May, which every mother of school-aged children knows is at least twice as hectic as the more hyped December, is the month of awards. Academic awards days, athletic banquets, graduations and every other stripe of ceremony to honor anything from straight A’s to congeniality to perfect attendance.
So as reams of certificates are printed and tassels are turned, it seems like the right time to throw out a few honors to the athletes and coaches of the Pirate Nation. This is the best kind of awards ceremony — no one has to miss work to attend or bring baked goods for the reception afterwards. So in the spirit of the season, I present The ECU Athletics End-of-the-Year Superlatives:
- Most Dependable: Baseball’s Spencer Brickhouse clearly believes that his surname is a self-fulfilling prophecy. He is the only Diamond Buc who has started in every one of the team’s 46 games so far this season, and he leads the team with 177 at-bats. From that workload he has produced 48 hits and 33 runs, nine doubles and seven home runs, placing him second on the squad in all four key categories. His steadiness is one of the key building blocks (okay, bricks) in constructing a commanding postseason presence.
- Most Adaptable: Junior runner Grace Sullivan has broken the school record for two consecutive years in the 3,000-meter steeplechase, an event that requires an athlete to navigate 28 barriers and seven water jumps. Sullivan set the new standard of 10:23.92 at the Virginia Challenge, and in her past two seasons she has finished third and and fourth respectively in the steeplechase at the American Athletic Conference meet. The team travels to conference this weekend in Cincinnati, and Sullivan will brave soaking shoes and solid wooden barriers in an effort to extend her team’s season.
- The Legacy Award: This certificate goes to the Pirate men’s tennis team, which left its mark on program history on April 11 when it notched its 20th win to become the most successful men’s team ever at ECU. The milestone came in a pitched 4-3 battle against a tough College of Charleston team, pulling the team ahead of the 19-5 squad Heinchon coached in 2009. The PIrates finished with a record of 22-5 after losing in the conference quarterfinals to Tulane.
- Most Deserving of a Bright 2019: No group is more worthy of this award than the women’s golf team, which qualified for the NCAA Regional in Austin, Texas, and was felled by an illness that swept through the squad. After shooting 11 over for 12th place after the first round, three of the five Pirate starters were too sick to play in the second round, and two were unable to play in the third round. The Pirates will come home with an official status of DNF (did not finish), regrets about the bad timing of harmful germs and a determination to make a true run for the national finals next year.

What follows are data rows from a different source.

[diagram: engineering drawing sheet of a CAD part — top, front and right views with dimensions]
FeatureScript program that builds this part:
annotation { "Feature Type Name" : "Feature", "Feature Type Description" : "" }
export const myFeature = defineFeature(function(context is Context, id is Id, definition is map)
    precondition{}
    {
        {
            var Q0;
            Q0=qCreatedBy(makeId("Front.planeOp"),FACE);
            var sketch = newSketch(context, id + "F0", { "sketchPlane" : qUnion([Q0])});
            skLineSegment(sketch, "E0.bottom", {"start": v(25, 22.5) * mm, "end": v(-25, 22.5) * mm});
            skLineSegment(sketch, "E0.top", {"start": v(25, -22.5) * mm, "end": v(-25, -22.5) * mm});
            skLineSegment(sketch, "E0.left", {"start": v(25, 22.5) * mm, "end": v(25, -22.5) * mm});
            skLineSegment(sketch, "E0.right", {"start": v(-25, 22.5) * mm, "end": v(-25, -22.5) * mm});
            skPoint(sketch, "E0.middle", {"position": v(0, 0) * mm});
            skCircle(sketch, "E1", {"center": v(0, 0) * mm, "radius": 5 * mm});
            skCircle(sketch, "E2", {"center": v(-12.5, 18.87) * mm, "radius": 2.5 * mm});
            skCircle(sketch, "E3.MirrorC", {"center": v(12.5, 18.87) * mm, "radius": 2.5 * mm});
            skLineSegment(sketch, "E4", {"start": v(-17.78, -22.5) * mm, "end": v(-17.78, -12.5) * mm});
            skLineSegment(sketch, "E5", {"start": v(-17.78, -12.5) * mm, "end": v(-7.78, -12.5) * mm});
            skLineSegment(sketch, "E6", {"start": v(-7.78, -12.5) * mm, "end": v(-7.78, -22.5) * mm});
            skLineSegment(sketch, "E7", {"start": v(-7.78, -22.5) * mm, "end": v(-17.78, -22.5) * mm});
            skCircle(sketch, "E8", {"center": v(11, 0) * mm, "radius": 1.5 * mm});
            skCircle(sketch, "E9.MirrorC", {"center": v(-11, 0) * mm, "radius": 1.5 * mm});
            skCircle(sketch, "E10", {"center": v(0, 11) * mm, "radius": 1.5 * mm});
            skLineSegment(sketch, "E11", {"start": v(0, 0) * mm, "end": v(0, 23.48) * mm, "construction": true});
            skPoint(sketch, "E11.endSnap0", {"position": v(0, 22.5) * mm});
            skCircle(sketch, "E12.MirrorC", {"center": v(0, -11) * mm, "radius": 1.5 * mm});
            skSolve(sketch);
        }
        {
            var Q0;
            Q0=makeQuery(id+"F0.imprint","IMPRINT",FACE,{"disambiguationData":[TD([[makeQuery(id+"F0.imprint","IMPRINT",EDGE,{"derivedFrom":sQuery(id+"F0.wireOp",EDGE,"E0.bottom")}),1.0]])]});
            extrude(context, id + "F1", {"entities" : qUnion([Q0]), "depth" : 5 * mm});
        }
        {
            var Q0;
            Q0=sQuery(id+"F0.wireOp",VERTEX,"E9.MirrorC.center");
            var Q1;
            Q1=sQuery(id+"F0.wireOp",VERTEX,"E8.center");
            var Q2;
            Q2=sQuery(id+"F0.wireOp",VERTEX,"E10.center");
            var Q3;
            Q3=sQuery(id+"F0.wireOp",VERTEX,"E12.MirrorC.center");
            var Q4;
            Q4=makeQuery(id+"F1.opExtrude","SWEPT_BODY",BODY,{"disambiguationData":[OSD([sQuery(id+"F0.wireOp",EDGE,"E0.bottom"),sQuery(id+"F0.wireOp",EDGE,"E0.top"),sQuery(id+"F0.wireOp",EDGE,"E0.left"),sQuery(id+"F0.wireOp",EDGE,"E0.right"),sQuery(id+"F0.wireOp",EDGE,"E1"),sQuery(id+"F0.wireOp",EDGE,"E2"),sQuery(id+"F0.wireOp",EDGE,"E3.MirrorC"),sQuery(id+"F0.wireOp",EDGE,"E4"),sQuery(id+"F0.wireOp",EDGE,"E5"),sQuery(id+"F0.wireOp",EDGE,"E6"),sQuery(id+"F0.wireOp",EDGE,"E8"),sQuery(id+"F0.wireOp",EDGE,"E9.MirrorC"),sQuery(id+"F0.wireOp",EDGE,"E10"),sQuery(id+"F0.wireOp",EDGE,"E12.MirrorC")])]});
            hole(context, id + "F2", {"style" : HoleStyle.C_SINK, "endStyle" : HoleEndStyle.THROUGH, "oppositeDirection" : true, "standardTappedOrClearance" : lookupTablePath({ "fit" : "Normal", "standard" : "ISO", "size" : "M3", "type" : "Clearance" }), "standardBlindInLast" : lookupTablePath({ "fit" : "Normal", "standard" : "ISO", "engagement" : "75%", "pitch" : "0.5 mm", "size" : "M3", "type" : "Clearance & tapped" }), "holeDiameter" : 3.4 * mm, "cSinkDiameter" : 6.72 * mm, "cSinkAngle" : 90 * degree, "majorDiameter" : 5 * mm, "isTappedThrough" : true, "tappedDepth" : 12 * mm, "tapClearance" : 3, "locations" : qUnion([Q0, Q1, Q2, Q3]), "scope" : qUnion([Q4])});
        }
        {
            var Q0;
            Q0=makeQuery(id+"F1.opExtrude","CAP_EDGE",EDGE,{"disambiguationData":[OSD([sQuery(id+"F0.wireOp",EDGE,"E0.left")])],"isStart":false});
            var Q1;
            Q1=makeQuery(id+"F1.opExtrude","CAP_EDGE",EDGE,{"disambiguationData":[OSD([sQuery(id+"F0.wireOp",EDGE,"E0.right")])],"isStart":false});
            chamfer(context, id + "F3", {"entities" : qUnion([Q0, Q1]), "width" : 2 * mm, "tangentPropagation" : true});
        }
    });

- Most Hardware: The men’s and women’s swim teams took home a haul of treasure from February’s American Athletic Conference meet: Twenty total medals, ten of them gold, plus six new varsity records and 15 NCAA B qualifying times. A week after the conference meet, twenty swimmers in 13 events were named to the American all-conference team.
- The Face of the Future: For this award, look no further than freshman softball phenom Erin Poepping, a right-handed pitcher who was the first Pirate selection to the conference all-freshman team in five years. Poepping went 13-15 from the mound in the regular season, striking out 92 batters and compiling an ERA of 3.36. She pitched four complete games, including a 2-1 victory over N.C. State on April 25.
- Bearer of the Highest Expectations: Joe Dooley, with American Freshman-of-the-Year Shawn Williams taking runner-up. The leadership carousel within ECU basketball both highlighted the need for stable guidance and placed the program in a brighter spotlight than it has occupied for several years. Dooley is known as a hard worker and an intense competitor, and he will need to employ both qualities in full force to help engineer the results both he and the Pirate Nation are seeking — a true and enduring national presence for ECU hoops.